Exercise:
Task for the records below: copy exactly, and only, the line containing "f_number: 6.3" and every line after it to the end, with pictures left out.

Input data:
▽

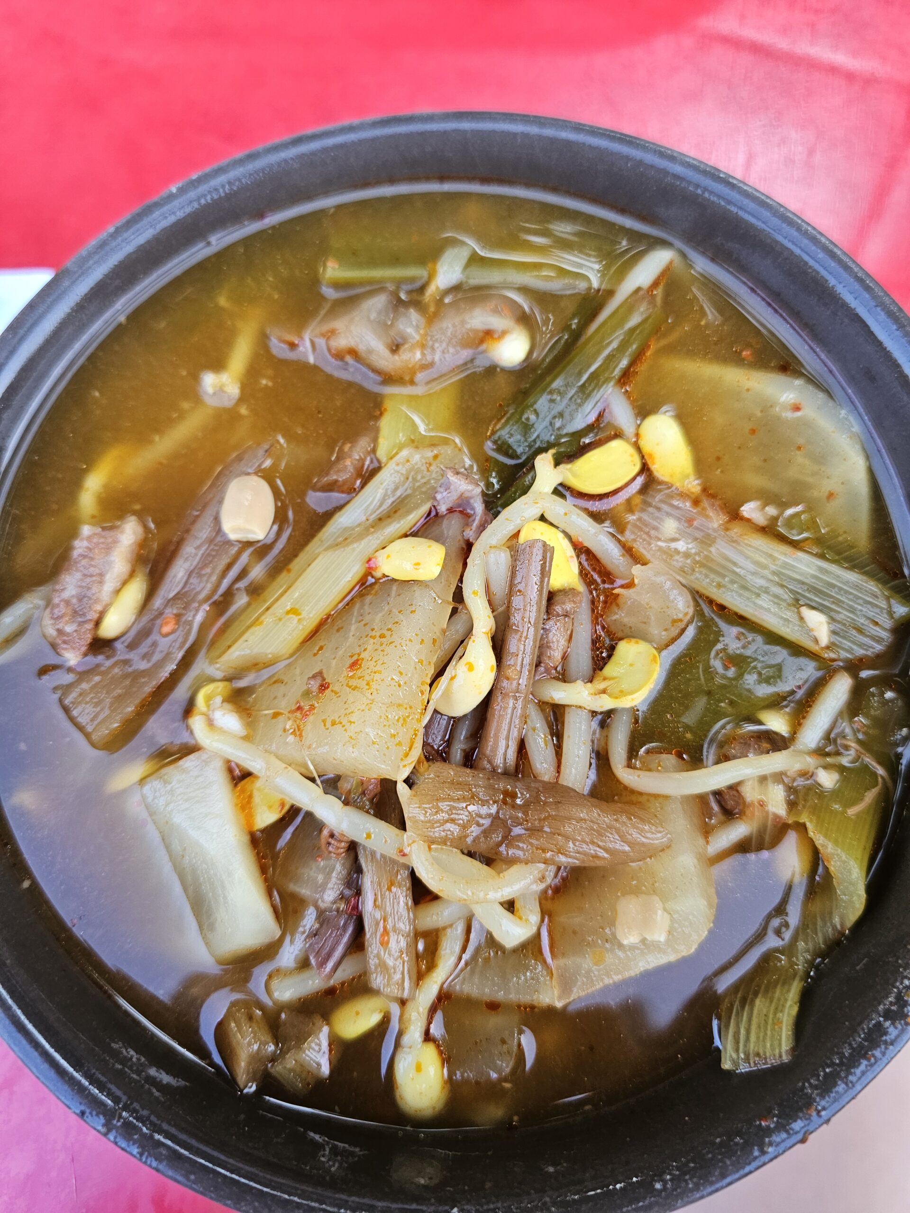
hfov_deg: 58.9
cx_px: 455
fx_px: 806
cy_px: 606
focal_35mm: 23
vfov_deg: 73.9
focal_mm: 6.3
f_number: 1.7
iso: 160
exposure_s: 1/207
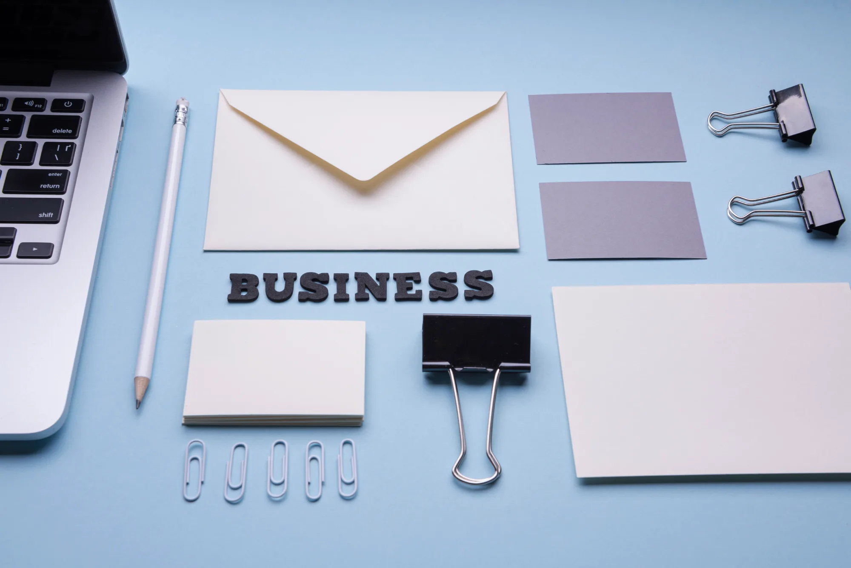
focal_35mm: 48
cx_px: 426
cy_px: 284
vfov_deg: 28.1
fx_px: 1135
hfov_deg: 41.1
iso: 125
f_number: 10
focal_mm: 48
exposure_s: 1/100
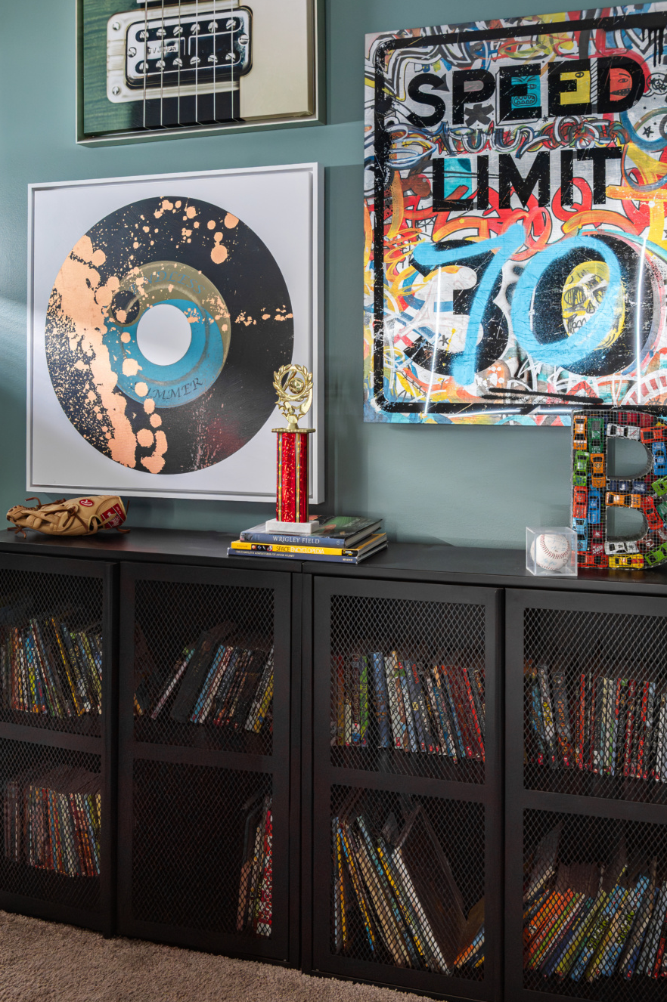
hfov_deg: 37.8
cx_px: 341
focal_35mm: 35
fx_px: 974
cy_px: 442
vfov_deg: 54.3
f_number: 7.1
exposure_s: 6
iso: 1000
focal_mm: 29
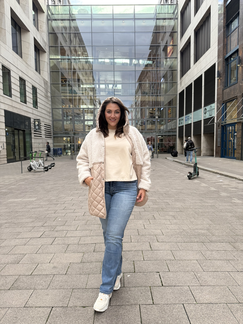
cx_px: 122
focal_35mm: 24
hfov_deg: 56.8
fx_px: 225
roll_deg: +1.2
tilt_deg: -3.1
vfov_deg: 71.6
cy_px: 162
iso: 100
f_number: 1.78
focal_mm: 6.76
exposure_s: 1/312
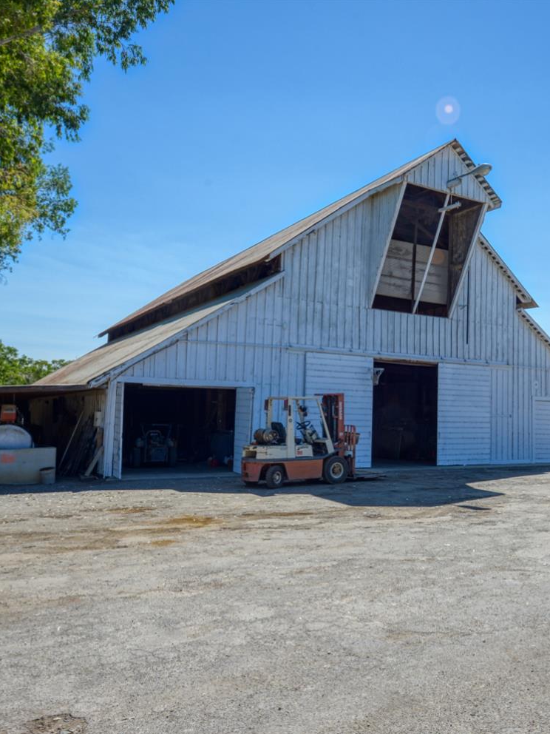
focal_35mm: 32
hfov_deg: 42.3
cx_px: 434
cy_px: 368
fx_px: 678
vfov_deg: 56.8
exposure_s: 1/800
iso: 400
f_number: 10
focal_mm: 22
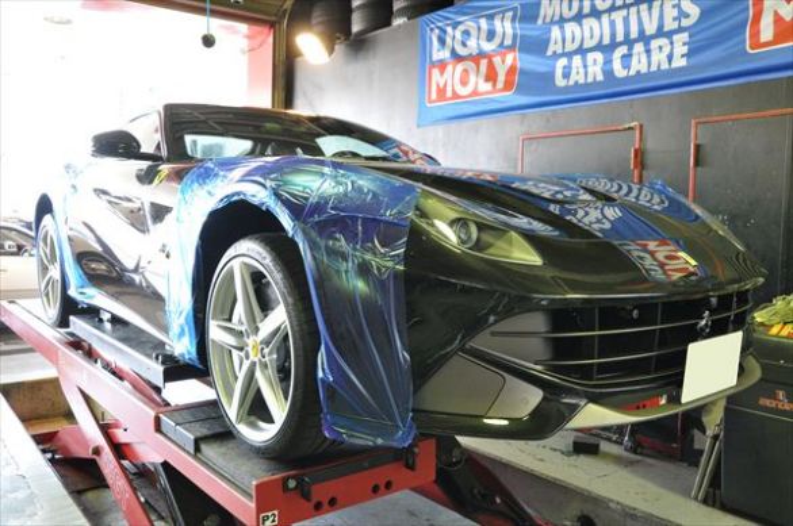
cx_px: 396
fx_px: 693
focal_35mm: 32
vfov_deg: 41.6
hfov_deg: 59.6
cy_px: 263
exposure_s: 1/30
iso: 800
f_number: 6.3
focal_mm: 21
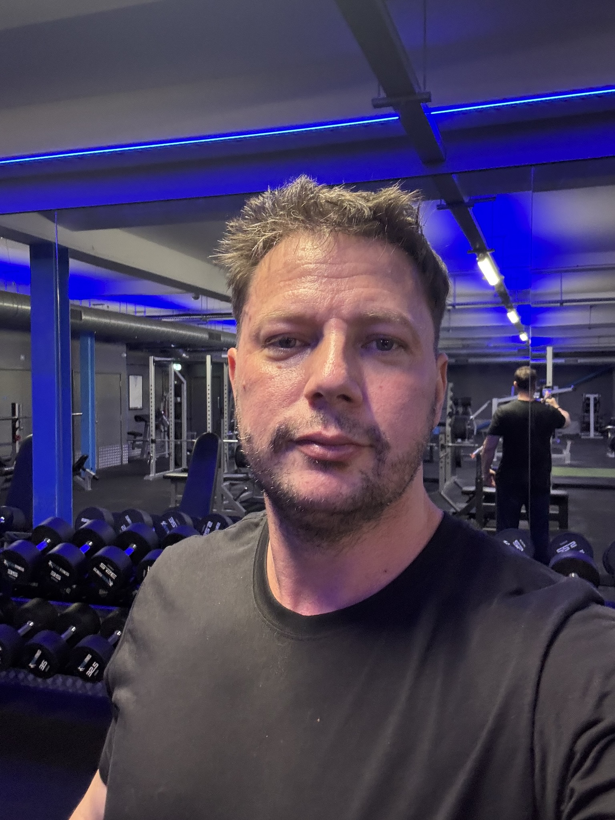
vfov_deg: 60.0
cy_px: 410
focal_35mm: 30
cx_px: 308
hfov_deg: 46.8
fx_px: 711
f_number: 1.9
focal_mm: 2.69
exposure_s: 1/33
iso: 250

△

Response area:
f_number: 6.3
focal_mm: 21
vfov_deg: 60.0
cy_px: 410
focal_35mm: 30
cx_px: 308
hfov_deg: 46.8
fx_px: 711
f_number: 1.9
focal_mm: 2.69
exposure_s: 1/33
iso: 250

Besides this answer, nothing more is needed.